Is more data better? This question has spelled the end of countless AI projects. Common sense tells us that, yes, more data allows the model to fit our problem better. This is the problem currently plaguing OpenAI’s ChatGPT. This model has famously been trained on, among other things, public web pages. The data quality issue presents itself immediately: “public web pages” do not always contain an absolute truth. This is compounded by the fact that ChatGPT is starting to be trained on its own output, as public web pages begin to integrate AI-generated content. We are learning the answer to the initial question the hard way: no, better data is better–not more data. We should focus on using quality data as our input, not a high volume of data.

Big Data

We’ve been referring to this idea of “big data” for a while, but what is it exactly? Google defines it as “extremely large and diverse collections of structured, unstructured, and semi-structured data that continues to grow exponentially over time.” Now the repeated data quality issues with big data become evident; there is no mention of the data quality. This isn’t to say that big data is indifferent to data quality. Recently, there’s been a greater push towards enforcing data quality. This sentiment is echoed by the EU AI Act: “high-quality data and access to high-quality data plays a vital role in providing structure and in ensuring the performance of many AI systems.” So, what is data quality? How do we enforce it?

Data quality

Firstly, this shift to quality data necessitates organizations to determine what data quality means. We do have the guidance from international standards in this respect. The ISO/IEC 25024:2015 standard defines data quality as: “the degree to which the data characteristics satisfy stated and implied needs when used under specified conditions.” These characteristics are typically left ambiguous, but agreed-upon characteristics are:

Provenance – the origin of the data: was this from a provider? Was the data scraped? Measured? If so, how reliable are the sensors?
Metadata – data about data: documentation about the data format, provenance, and the various features.
Representability – how well does the dataset represent the actual problem?
Completeness – are there missing entries? Incorrect entries? Does the data suit our task?

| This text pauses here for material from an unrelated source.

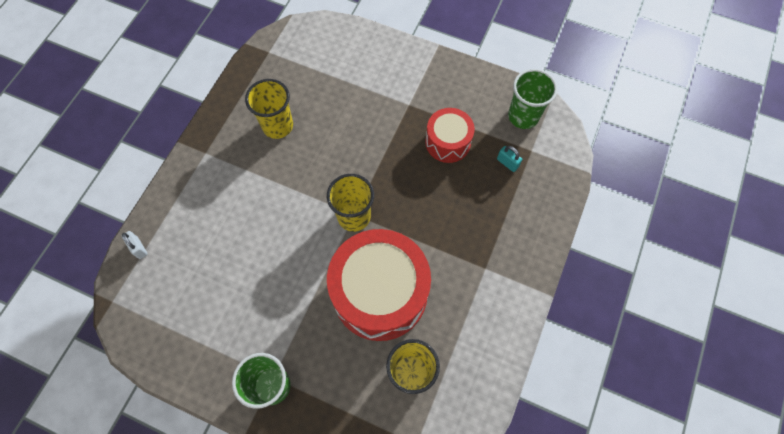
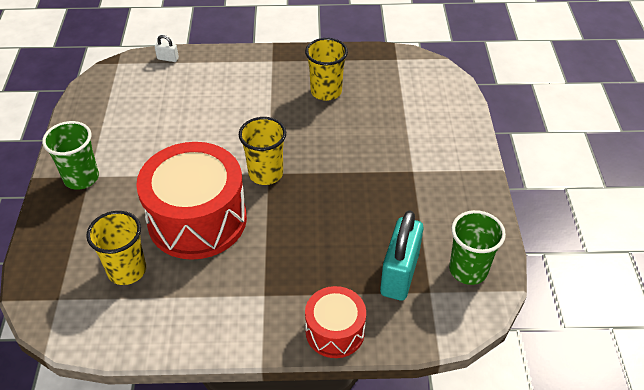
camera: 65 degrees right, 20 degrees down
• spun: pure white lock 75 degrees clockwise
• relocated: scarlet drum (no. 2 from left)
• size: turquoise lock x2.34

Next, we must determine the steps to ensure data quality. The ISO/IEC 42001 standard is primarily a management system standard, but it does define a control (measure to modify risk) for data quality. The control suggests at least the following characteristics:

Suitability – “the organization should ensure that the data are suitable for its intended purpose”
Impact of bias – “the organization should consider the impact of bias on system performance and system fairness and make such adjustments as necessary”

If the organization deems additional characteristics necessary, they can be determined and documented by the organization. The ISO/IEC 5259 standard should also be considered for additional characteristics of data quality and data quality processes. With the implementation of these controls, we can ensure that big data systems are compliant with data quality requirements, like those in the EU AI Act.

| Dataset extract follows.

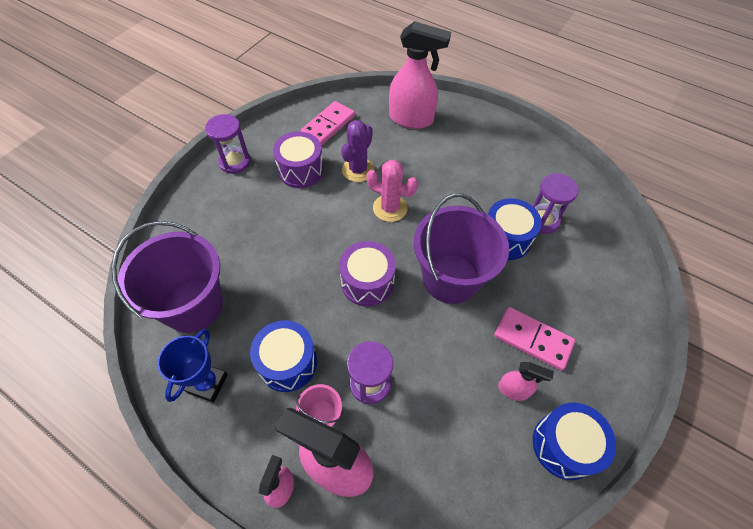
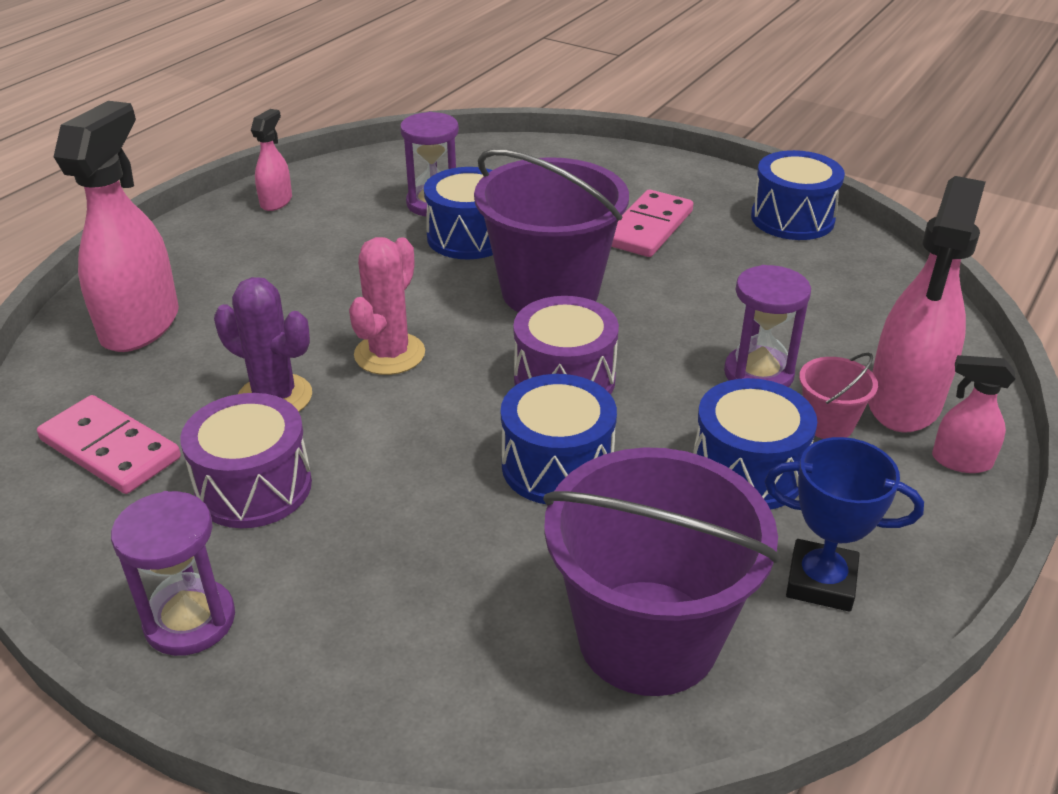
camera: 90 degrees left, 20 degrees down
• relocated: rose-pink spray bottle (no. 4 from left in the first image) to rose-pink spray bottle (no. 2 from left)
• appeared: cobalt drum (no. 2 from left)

“Bad data” vs. “Good data”

Let’s look at how “bad data” can affect an AI system. Namely with the release of GPT-4o, there have been concerns with the model vocabulary in certain languages. Tianle Cai, a PhD student at Princeton University, found that out of the 100 longest Chinese tokens, only 3 were common enough to be used in everyday conversation. The remaining 97? All common in gambling, pornography, and scamming. Other languages did not exhibit this issue; they contain vocabulary reflective of news articles and other literature. OpenAI did not respond publicly to this incident, so we can only speculate on the root cause. A model learns its vocabulary from its training data, so that seems to imply that the Chinese training data contained a plethora of inappropriate content.

What impact does this have on ChatGPT? Users were able to jailbreak the AI system, generate inappropriate responses, and generate unrelated “garbage” responses. Most of these issues could’ve been avoided by analyzing the data provenance. For example, if the data comes from an inappropriate source (website in this case), it must be cleaned or prevented from being used.

This isn’t to say the ideas and technologies behind big data are inherently harmful. Indeed, they only grow in importance as the value of data rises. It seems like other technologies; big data didn’t look before it leaped. Reflecting on ChatGPT, it seems the sensible thing to do would be to slow down. In this case, OpenAI would have benefited from finding better data–not more data.